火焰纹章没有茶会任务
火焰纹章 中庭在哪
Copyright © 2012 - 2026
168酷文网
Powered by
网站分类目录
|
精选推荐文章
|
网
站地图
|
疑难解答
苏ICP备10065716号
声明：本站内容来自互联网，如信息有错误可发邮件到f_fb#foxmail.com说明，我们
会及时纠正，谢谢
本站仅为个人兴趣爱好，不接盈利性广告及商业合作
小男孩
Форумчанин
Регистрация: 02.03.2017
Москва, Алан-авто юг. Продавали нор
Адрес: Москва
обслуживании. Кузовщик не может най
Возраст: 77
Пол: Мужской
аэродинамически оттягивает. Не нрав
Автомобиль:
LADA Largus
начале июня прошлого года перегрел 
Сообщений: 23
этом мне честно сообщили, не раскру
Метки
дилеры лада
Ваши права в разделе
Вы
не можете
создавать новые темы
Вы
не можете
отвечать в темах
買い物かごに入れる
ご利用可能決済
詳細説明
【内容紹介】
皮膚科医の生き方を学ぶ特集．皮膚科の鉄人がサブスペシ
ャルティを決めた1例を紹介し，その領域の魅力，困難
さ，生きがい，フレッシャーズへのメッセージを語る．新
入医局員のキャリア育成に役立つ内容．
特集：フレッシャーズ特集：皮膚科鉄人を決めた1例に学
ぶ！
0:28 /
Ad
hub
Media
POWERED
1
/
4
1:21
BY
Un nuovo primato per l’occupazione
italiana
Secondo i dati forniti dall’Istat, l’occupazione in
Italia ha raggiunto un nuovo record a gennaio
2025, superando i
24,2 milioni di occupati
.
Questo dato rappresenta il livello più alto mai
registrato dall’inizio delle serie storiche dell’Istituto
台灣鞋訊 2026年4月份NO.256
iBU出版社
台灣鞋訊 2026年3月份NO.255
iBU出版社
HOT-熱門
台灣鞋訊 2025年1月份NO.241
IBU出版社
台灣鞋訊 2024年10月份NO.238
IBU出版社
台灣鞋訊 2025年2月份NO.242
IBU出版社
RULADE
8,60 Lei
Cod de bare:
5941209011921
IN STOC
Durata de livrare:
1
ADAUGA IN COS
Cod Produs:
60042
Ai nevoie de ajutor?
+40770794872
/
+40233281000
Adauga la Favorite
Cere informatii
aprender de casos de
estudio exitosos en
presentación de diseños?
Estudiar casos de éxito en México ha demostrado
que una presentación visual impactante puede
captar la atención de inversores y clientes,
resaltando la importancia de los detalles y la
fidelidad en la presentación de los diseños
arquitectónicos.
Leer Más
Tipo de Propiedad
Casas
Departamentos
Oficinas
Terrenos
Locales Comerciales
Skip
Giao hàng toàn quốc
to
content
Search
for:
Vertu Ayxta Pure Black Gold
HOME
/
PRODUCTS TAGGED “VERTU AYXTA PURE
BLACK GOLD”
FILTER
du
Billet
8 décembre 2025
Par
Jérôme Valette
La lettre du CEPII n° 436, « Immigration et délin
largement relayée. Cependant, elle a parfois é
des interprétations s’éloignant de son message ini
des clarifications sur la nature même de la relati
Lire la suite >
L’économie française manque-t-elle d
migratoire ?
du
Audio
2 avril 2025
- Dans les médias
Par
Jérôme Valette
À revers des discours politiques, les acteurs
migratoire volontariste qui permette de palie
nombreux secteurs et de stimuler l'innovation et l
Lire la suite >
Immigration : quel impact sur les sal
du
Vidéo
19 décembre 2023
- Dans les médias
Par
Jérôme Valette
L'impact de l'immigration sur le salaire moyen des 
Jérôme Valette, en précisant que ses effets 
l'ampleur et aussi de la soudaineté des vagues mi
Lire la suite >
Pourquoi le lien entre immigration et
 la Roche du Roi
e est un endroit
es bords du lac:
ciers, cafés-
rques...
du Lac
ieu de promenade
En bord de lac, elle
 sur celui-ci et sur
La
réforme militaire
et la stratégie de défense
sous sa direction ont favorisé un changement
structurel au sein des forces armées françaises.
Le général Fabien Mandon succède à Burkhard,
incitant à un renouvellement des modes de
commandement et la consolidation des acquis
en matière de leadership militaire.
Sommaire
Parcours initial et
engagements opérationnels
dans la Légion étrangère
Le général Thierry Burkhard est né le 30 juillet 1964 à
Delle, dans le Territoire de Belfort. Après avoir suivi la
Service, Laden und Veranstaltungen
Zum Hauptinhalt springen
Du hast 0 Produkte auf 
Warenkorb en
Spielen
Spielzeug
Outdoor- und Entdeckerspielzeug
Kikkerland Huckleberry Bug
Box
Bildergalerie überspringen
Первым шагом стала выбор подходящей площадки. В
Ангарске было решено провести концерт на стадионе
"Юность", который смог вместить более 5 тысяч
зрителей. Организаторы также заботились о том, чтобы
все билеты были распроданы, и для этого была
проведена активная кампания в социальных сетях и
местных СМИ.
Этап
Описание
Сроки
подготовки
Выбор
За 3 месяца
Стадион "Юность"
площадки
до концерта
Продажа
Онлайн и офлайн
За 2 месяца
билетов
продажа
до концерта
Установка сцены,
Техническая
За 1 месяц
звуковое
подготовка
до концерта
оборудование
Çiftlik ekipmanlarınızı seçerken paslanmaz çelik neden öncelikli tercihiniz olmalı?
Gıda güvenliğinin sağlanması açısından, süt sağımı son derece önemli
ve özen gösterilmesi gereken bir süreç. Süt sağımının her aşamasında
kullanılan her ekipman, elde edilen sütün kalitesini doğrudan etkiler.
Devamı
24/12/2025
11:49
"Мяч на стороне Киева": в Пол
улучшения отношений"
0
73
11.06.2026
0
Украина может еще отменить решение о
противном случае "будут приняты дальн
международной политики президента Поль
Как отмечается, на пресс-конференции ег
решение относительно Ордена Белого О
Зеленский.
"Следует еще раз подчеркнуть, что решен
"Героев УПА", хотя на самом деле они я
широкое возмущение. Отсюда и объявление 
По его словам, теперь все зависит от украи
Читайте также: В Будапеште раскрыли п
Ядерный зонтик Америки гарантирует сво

### WHAT YOU NEED TO DO
Please set down each of the entries above exactly as given.

### EXERCISE OUTPUT
火焰纹章没有茶会任务
火焰纹章 中庭在哪
Copyright © 2012 - 2026
168酷文网
Powered by
网站分类目录
|
精选推荐文章
|
网
站地图
|
疑难解答
苏ICP备10065716号
声明：本站内容来自互联网，如信息有错误可发邮件到f_fb#foxmail.com说明，我们
会及时纠正，谢谢
本站仅为个人兴趣爱好，不接盈利性广告及商业合作
小男孩
Форумчанин
Регистрация: 02.03.2017
Москва, Алан-авто юг. Продавали нор
Адрес: Москва
обслуживании. Кузовщик не может най
Возраст: 77
Пол: Мужской
аэродинамически оттягивает. Не нрав
Автомобиль:
LADA Largus
начале июня прошлого года перегрел 
Сообщений: 23
этом мне честно сообщили, не раскру
Метки
дилеры лада
Ваши права в разделе
Вы
не можете
создавать новые темы
Вы
не можете
отвечать в темах
買い物かごに入れる
ご利用可能決済
詳細説明
【内容紹介】
皮膚科医の生き方を学ぶ特集．皮膚科の鉄人がサブスペシ
ャルティを決めた1例を紹介し，その領域の魅力，困難
さ，生きがい，フレッシャーズへのメッセージを語る．新
入医局員のキャリア育成に役立つ内容．
特集：フレッシャーズ特集：皮膚科鉄人を決めた1例に学
ぶ！
0:28 /
Ad
hub
Media
POWERED
1
/
4
1:21
BY
Un nuovo primato per l’occupazione
italiana
Secondo i dati forniti dall’Istat, l’occupazione in
Italia ha raggiunto un nuovo record a gennaio
2025, superando i
24,2 milioni di occupati
.
Questo dato rappresenta il livello più alto mai
registrato dall’inizio delle serie storiche dell’Istituto
台灣鞋訊 2026年4月份NO.256
iBU出版社
台灣鞋訊 2026年3月份NO.255
iBU出版社
HOT-熱門
台灣鞋訊 2025年1月份NO.241
IBU出版社
台灣鞋訊 2024年10月份NO.238
IBU出版社
台灣鞋訊 2025年2月份NO.242
IBU出版社
RULADE
8,60 Lei
Cod de bare:
5941209011921
IN STOC
Durata de livrare:
1
ADAUGA IN COS
Cod Produs:
60042
Ai nevoie de ajutor?
+40770794872
/
+40233281000
Adauga la Favorite
Cere informatii
aprender de casos de
estudio exitosos en
presentación de diseños?
Estudiar casos de éxito en México ha demostrado
que una presentación visual impactante puede
captar la atención de inversores y clientes,
resaltando la importancia de los detalles y la
fidelidad en la presentación de los diseños
arquitectónicos.
Leer Más
Tipo de Propiedad
Casas
Departamentos
Oficinas
Terrenos
Locales Comerciales
Skip
Giao hàng toàn quốc
to
content
Search
for:
Vertu Ayxta Pure Black Gold
HOME
/
PRODUCTS TAGGED “VERTU AYXTA PURE
BLACK GOLD”
FILTER
du
Billet
8 décembre 2025
Par
Jérôme Valette
La lettre du CEPII n° 436, « Immigration et délin
largement relayée. Cependant, elle a parfois é
des interprétations s’éloignant de son message ini
des clarifications sur la nature même de la relati
Lire la suite >
L’économie française manque-t-elle d
migratoire ?
du
Audio
2 avril 2025
- Dans les médias
Par
Jérôme Valette
À revers des discours politiques, les acteurs
migratoire volontariste qui permette de palie
nombreux secteurs et de stimuler l'innovation et l
Lire la suite >
Immigration : quel impact sur les sal
du
Vidéo
19 décembre 2023
- Dans les médias
Par
Jérôme Valette
L'impact de l'immigration sur le salaire moyen des 
Jérôme Valette, en précisant que ses effets 
l'ampleur et aussi de la soudaineté des vagues mi
Lire la suite >
Pourquoi le lien entre immigration et
 la Roche du Roi
e est un endroit
es bords du lac:
ciers, cafés-
rques...
du Lac
ieu de promenade
En bord de lac, elle
 sur celui-ci et sur
La
réforme militaire
et la stratégie de défense
sous sa direction ont favorisé un changement
structurel au sein des forces armées françaises.
Le général Fabien Mandon succède à Burkhard,
incitant à un renouvellement des modes de
commandement et la consolidation des acquis
en matière de leadership militaire.
Sommaire
Parcours initial et
engagements opérationnels
dans la Légion étrangère
Le général Thierry Burkhard est né le 30 juillet 1964 à
Delle, dans le Territoire de Belfort. Après avoir suivi la
Service, Laden und Veranstaltungen
Zum Hauptinhalt springen
Du hast 0 Produkte auf 
Warenkorb en
Spielen
Spielzeug
Outdoor- und Entdeckerspielzeug
Kikkerland Huckleberry Bug
Box
Bildergalerie überspringen
Первым шагом стала выбор подходящей площадки. В
Ангарске было решено провести концерт на стадионе
"Юность", который смог вместить более 5 тысяч
зрителей. Организаторы также заботились о том, чтобы
все билеты были распроданы, и для этого была
проведена активная кампания в социальных сетях и
местных СМИ.
Этап
Описание
Сроки
подготовки
Выбор
За 3 месяца
Стадион "Юность"
площадки
до концерта
Продажа
Онлайн и офлайн
За 2 месяца
билетов
продажа
до концерта
Установка сцены,
Техническая
За 1 месяц
звуковое
подготовка
до концерта
оборудование
Çiftlik ekipmanlarınızı seçerken paslanmaz çelik neden öncelikli tercihiniz olmalı?
Gıda güvenliğinin sağlanması açısından, süt sağımı son derece önemli
ve özen gösterilmesi gereken bir süreç. Süt sağımının her aşamasında
kullanılan her ekipman, elde edilen sütün kalitesini doğrudan etkiler.
Devamı
24/12/2025
11:49
"Мяч на стороне Киева": в Пол
улучшения отношений"
0
73
11.06.2026
0
Украина может еще отменить решение о
противном случае "будут приняты дальн
международной политики президента Поль
Как отмечается, на пресс-конференции ег
решение относительно Ордена Белого О
Зеленский.
"Следует еще раз подчеркнуть, что решен
"Героев УПА", хотя на самом деле они я
широкое возмущение. Отсюда и объявление 
По его словам, теперь все зависит от украи
Читайте также: В Будапеште раскрыли п
Ядерный зонтик Америки гарантирует сво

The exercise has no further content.